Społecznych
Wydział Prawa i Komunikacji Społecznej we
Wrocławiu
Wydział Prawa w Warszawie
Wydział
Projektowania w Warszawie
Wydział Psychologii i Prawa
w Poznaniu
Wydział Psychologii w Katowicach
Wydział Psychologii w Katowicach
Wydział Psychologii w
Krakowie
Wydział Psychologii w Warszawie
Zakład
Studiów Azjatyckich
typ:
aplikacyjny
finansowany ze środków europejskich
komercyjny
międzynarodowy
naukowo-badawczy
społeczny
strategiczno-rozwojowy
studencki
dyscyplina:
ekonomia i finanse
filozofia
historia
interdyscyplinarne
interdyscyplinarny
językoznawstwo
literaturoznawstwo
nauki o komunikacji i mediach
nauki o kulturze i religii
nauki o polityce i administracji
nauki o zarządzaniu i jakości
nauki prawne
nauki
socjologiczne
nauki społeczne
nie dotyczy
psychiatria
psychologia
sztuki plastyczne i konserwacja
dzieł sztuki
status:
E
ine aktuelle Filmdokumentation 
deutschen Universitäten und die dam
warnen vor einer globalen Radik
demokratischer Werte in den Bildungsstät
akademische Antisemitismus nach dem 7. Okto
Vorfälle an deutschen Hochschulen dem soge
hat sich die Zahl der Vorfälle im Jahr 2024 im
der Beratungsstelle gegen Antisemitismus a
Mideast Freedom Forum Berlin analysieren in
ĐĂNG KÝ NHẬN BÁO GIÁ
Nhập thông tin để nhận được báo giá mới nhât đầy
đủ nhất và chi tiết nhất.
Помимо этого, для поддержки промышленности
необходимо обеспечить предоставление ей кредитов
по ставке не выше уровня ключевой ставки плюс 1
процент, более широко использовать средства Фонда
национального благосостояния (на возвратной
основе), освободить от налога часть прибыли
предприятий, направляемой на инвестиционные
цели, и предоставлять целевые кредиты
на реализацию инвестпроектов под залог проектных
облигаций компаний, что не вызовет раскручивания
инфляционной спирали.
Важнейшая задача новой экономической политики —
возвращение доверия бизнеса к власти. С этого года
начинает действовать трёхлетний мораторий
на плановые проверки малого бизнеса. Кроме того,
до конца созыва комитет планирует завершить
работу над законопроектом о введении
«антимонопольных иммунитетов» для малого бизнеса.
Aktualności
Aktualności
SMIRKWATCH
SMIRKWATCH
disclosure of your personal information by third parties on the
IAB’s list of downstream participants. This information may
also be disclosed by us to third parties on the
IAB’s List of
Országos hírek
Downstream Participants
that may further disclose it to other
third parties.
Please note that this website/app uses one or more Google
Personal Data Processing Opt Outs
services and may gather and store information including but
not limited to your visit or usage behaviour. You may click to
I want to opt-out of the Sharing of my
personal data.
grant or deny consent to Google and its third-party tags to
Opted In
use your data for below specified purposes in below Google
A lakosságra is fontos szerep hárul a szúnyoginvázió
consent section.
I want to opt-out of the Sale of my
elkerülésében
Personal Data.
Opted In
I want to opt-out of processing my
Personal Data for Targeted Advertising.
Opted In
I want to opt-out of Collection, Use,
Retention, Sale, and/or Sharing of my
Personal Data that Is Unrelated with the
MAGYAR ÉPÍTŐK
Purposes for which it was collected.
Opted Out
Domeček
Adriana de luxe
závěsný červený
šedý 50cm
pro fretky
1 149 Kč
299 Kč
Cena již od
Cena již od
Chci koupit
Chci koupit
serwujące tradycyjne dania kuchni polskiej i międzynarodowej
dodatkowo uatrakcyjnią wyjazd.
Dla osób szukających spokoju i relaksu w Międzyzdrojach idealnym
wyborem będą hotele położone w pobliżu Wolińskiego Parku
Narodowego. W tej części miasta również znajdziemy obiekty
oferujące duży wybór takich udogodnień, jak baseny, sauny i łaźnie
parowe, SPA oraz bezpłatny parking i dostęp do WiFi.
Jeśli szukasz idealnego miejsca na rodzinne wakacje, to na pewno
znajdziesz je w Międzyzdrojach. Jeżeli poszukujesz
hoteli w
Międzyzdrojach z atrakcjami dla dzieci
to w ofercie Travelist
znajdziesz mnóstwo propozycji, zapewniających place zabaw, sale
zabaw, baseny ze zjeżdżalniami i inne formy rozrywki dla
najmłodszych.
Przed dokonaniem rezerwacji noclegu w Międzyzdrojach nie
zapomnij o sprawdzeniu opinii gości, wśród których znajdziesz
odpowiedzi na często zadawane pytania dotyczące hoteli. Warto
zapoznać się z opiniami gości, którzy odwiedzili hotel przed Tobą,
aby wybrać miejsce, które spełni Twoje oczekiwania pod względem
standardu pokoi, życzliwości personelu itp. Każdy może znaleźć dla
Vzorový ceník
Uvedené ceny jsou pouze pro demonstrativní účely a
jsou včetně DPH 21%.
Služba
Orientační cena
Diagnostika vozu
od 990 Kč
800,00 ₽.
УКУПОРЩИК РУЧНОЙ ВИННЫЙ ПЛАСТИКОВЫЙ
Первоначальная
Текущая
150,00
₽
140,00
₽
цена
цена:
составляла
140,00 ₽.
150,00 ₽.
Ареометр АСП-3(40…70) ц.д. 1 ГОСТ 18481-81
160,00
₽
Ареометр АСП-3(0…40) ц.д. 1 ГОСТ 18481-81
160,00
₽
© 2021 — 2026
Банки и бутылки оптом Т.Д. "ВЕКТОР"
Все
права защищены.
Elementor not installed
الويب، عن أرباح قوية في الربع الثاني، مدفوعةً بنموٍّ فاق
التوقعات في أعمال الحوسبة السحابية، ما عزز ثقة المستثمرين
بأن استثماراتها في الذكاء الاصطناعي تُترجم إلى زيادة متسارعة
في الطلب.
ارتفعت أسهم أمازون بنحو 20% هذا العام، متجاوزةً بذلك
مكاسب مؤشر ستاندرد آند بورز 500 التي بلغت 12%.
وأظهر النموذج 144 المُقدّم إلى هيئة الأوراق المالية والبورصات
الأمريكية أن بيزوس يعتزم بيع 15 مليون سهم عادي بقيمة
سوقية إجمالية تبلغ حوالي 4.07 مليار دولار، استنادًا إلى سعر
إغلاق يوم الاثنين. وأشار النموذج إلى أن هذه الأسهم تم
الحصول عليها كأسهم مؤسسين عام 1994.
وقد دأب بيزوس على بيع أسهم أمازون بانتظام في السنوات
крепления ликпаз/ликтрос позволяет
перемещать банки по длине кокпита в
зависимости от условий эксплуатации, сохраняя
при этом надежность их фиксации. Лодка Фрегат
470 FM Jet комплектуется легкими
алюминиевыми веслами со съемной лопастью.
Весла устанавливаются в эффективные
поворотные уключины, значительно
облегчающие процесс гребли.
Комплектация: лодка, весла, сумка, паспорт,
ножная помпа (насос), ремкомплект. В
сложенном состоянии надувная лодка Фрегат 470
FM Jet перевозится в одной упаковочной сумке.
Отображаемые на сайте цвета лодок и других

_ _ _ _

◆ **Problem to work on**:
Copy out every line of the rows above character for character, with the same line breaks and nothing changed or left out.

◆ **Task solution**:
Społecznych
Wydział Prawa i Komunikacji Społecznej we
Wrocławiu
Wydział Prawa w Warszawie
Wydział
Projektowania w Warszawie
Wydział Psychologii i Prawa
w Poznaniu
Wydział Psychologii w Katowicach
Wydział Psychologii w Katowicach
Wydział Psychologii w
Krakowie
Wydział Psychologii w Warszawie
Zakład
Studiów Azjatyckich
typ:
aplikacyjny
finansowany ze środków europejskich
komercyjny
międzynarodowy
naukowo-badawczy
społeczny
strategiczno-rozwojowy
studencki
dyscyplina:
ekonomia i finanse
filozofia
historia
interdyscyplinarne
interdyscyplinarny
językoznawstwo
literaturoznawstwo
nauki o komunikacji i mediach
nauki o kulturze i religii
nauki o polityce i administracji
nauki o zarządzaniu i jakości
nauki prawne
nauki
socjologiczne
nauki społeczne
nie dotyczy
psychiatria
psychologia
sztuki plastyczne i konserwacja
dzieł sztuki
status:
E
ine aktuelle Filmdokumentation 
deutschen Universitäten und die dam
warnen vor einer globalen Radik
demokratischer Werte in den Bildungsstät
akademische Antisemitismus nach dem 7. Okto
Vorfälle an deutschen Hochschulen dem soge
hat sich die Zahl der Vorfälle im Jahr 2024 im
der Beratungsstelle gegen Antisemitismus a
Mideast Freedom Forum Berlin analysieren in
ĐĂNG KÝ NHẬN BÁO GIÁ
Nhập thông tin để nhận được báo giá mới nhât đầy
đủ nhất và chi tiết nhất.
Помимо этого, для поддержки промышленности
необходимо обеспечить предоставление ей кредитов
по ставке не выше уровня ключевой ставки плюс 1
процент, более широко использовать средства Фонда
национального благосостояния (на возвратной
основе), освободить от налога часть прибыли
предприятий, направляемой на инвестиционные
цели, и предоставлять целевые кредиты
на реализацию инвестпроектов под залог проектных
облигаций компаний, что не вызовет раскручивания
инфляционной спирали.
Важнейшая задача новой экономической политики —
возвращение доверия бизнеса к власти. С этого года
начинает действовать трёхлетний мораторий
на плановые проверки малого бизнеса. Кроме того,
до конца созыва комитет планирует завершить
работу над законопроектом о введении
«антимонопольных иммунитетов» для малого бизнеса.
Aktualności
Aktualności
SMIRKWATCH
SMIRKWATCH
disclosure of your personal information by third parties on the
IAB’s list of downstream participants. This information may
also be disclosed by us to third parties on the
IAB’s List of
Országos hírek
Downstream Participants
that may further disclose it to other
third parties.
Please note that this website/app uses one or more Google
Personal Data Processing Opt Outs
services and may gather and store information including but
not limited to your visit or usage behaviour. You may click to
I want to opt-out of the Sharing of my
personal data.
grant or deny consent to Google and its third-party tags to
Opted In
use your data for below specified purposes in below Google
A lakosságra is fontos szerep hárul a szúnyoginvázió
consent section.
I want to opt-out of the Sale of my
elkerülésében
Personal Data.
Opted In
I want to opt-out of processing my
Personal Data for Targeted Advertising.
Opted In
I want to opt-out of Collection, Use,
Retention, Sale, and/or Sharing of my
Personal Data that Is Unrelated with the
MAGYAR ÉPÍTŐK
Purposes for which it was collected.
Opted Out
Domeček
Adriana de luxe
závěsný červený
šedý 50cm
pro fretky
1 149 Kč
299 Kč
Cena již od
Cena již od
Chci koupit
Chci koupit
serwujące tradycyjne dania kuchni polskiej i międzynarodowej
dodatkowo uatrakcyjnią wyjazd.
Dla osób szukających spokoju i relaksu w Międzyzdrojach idealnym
wyborem będą hotele położone w pobliżu Wolińskiego Parku
Narodowego. W tej części miasta również znajdziemy obiekty
oferujące duży wybór takich udogodnień, jak baseny, sauny i łaźnie
parowe, SPA oraz bezpłatny parking i dostęp do WiFi.
Jeśli szukasz idealnego miejsca na rodzinne wakacje, to na pewno
znajdziesz je w Międzyzdrojach. Jeżeli poszukujesz
hoteli w
Międzyzdrojach z atrakcjami dla dzieci
to w ofercie Travelist
znajdziesz mnóstwo propozycji, zapewniających place zabaw, sale
zabaw, baseny ze zjeżdżalniami i inne formy rozrywki dla
najmłodszych.
Przed dokonaniem rezerwacji noclegu w Międzyzdrojach nie
zapomnij o sprawdzeniu opinii gości, wśród których znajdziesz
odpowiedzi na często zadawane pytania dotyczące hoteli. Warto
zapoznać się z opiniami gości, którzy odwiedzili hotel przed Tobą,
aby wybrać miejsce, które spełni Twoje oczekiwania pod względem
standardu pokoi, życzliwości personelu itp. Każdy może znaleźć dla
Vzorový ceník
Uvedené ceny jsou pouze pro demonstrativní účely a
jsou včetně DPH 21%.
Služba
Orientační cena
Diagnostika vozu
od 990 Kč
800,00 ₽.
УКУПОРЩИК РУЧНОЙ ВИННЫЙ ПЛАСТИКОВЫЙ
Первоначальная
Текущая
150,00
₽
140,00
₽
цена
цена:
составляла
140,00 ₽.
150,00 ₽.
Ареометр АСП-3(40…70) ц.д. 1 ГОСТ 18481-81
160,00
₽
Ареометр АСП-3(0…40) ц.д. 1 ГОСТ 18481-81
160,00
₽
© 2021 — 2026
Банки и бутылки оптом Т.Д. "ВЕКТОР"
Все
права защищены.
Elementor not installed
الويب، عن أرباح قوية في الربع الثاني، مدفوعةً بنموٍّ فاق
التوقعات في أعمال الحوسبة السحابية، ما عزز ثقة المستثمرين
بأن استثماراتها في الذكاء الاصطناعي تُترجم إلى زيادة متسارعة
في الطلب.
ارتفعت أسهم أمازون بنحو 20% هذا العام، متجاوزةً بذلك
مكاسب مؤشر ستاندرد آند بورز 500 التي بلغت 12%.
وأظهر النموذج 144 المُقدّم إلى هيئة الأوراق المالية والبورصات
الأمريكية أن بيزوس يعتزم بيع 15 مليون سهم عادي بقيمة
سوقية إجمالية تبلغ حوالي 4.07 مليار دولار، استنادًا إلى سعر
إغلاق يوم الاثنين. وأشار النموذج إلى أن هذه الأسهم تم
الحصول عليها كأسهم مؤسسين عام 1994.
وقد دأب بيزوس على بيع أسهم أمازون بانتظام في السنوات
крепления ликпаз/ликтрос позволяет
перемещать банки по длине кокпита в
зависимости от условий эксплуатации, сохраняя
при этом надежность их фиксации. Лодка Фрегат
470 FM Jet комплектуется легкими
алюминиевыми веслами со съемной лопастью.
Весла устанавливаются в эффективные
поворотные уключины, значительно
облегчающие процесс гребли.
Комплектация: лодка, весла, сумка, паспорт,
ножная помпа (насос), ремкомплект. В
сложенном состоянии надувная лодка Фрегат 470
FM Jet перевозится в одной упаковочной сумке.
Отображаемые на сайте цвета лодок и других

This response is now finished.